To do this SpaceX needs to figure out a way to reduce the cost of shipping one ton of weight to Mars by five million percent.
So where to cut costs?
1. Refill in Orbit
If the spacecraft did not refill in orbit with strategically positioned tankers, a ship five to ten time the size of the ITS with a three-stage launch would be required.
Also, using the ITS method of launching the spaceship in orbit will lessen the required lift capacity. This will help to lower development costs and reduce the overall timetable to the project's completion.
2. Mars-based propellant
Reusability is a huge key to make this project affordable. Elon Musk plans to be able to reuse whatever equipment is built for multiple purposes.
Musk wants to use the same rocket people used to arrive on Mars to leave it. He also wants to fuel the return trip with fuel made from natural resources native to Mars.
The main fuel resource would be methane, a substance which can be synthesized on Mars using its subsurface ice and the abundance of carbon dioxide in its atmosphere.
SpaceX would eventually want to establish a methane farm on Mars that would make the production of the fuel for the return journey to Earth readily available.
Also, the reduced amount of gravity a ship launch from Mars would mean the ship would not need a booster like the ITS to leave its atmosphere.
The first mission to Mars by SpaceX would carry with it a small propellant plant that would be used for the return trip. Eventually, these plants will expand in size and scope.
3. Private and Public Funding
Musk has maintained that SpaceX will not be able to fund this project alone. SpaceX has already relied on a number of partnerships, most notably NASA, to fund many of its previous endeavors and will likely seek more in order to fund this new one.
SpaceX has also ventured into other markets in order to raise its profits as a company. Recently SpaceX announced its plan to launch 4,425 satellites into orbit with the ultimate goal of beaming broadband internet to billions of users across the globe.
This is a risky endeavor given the barrier of entry to the satellite broadband market. However, the gamble could pay huge dividends if the company is successful.
SpaceX is already a pioneer in the reusable rocket market and they are currently positioned as the lowest-cost launch operator in the industry, which gives them a great advantage.
The Next Step
The next step in this long process will happen in 2018 when SpaceX plans to send one of its unmanned capsules, the Red Dragon, to Mars in order to test some of the company's technology on Mars itself.
Most significantly, SpaceX will test supersonic retropropulsion as a viable method to land a spacecraft moving at high velocity onto the planet.

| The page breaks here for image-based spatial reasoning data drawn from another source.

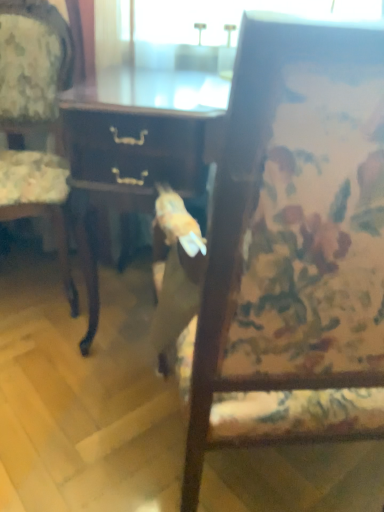
The width and height of the screenshot is (384, 512). I want to click on vacant region under wooden desk at center (from a real-world perspective), so click(x=132, y=315).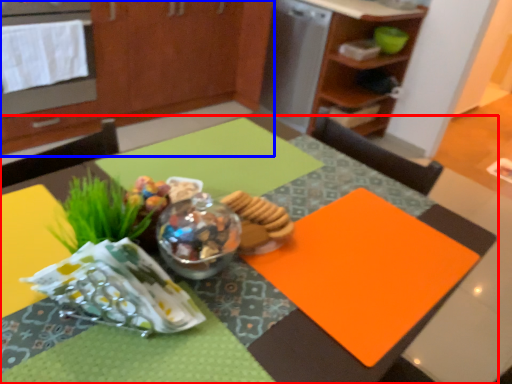
Question: Which object is further to the camera taking this photo, table (highlighted by a red box) or cabinetry (highlighted by a blue box)?

Choices:
 (A) table
 (B) cabinetry

Answer: (B)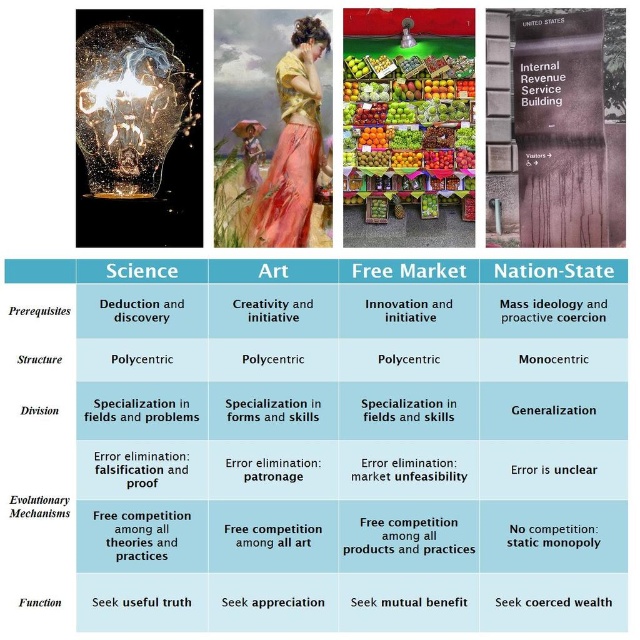
You are an interior designer assessing the lighting in a modern living room. You see the translucent glass bulb at upper left and the matte silver lamp at center. Which object would cast a broader light spread due to its size?

The translucent glass bulb at upper left is larger in size than the matte silver lamp at center, so it would cast a broader light spread.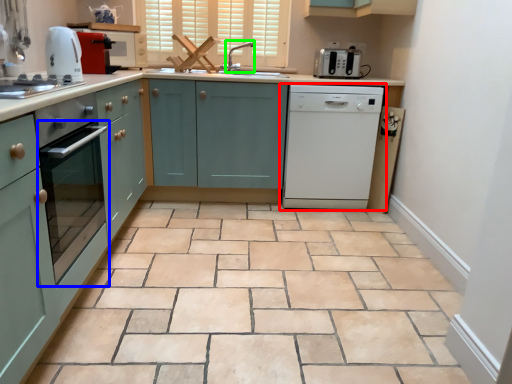
Question: Based on their relative distances, which object is farther from home appliance (highlighted by a red box)? Choose from oven (highlighted by a blue box) and faucet (highlighted by a green box).

Choices:
 (A) oven
 (B) faucet

Answer: (A)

From there the company plans to continue its testing until 2023, when, according to Musk, Mars flights will potentially begin in earnest.
It's safe to say that, if nothing else, the dream of populating the red planet is still a long way off. But we're closer than we have ever been before.
The benefits of space travel are innumerable. Many see space as the next frontier for our collective species to conquer. Others see it as the only real means of expansion and eventual escape from a slowly dying world.
Either way, it's clear our future will be found amongst the countless stars our species has looked at in wonder since the dawn of our age.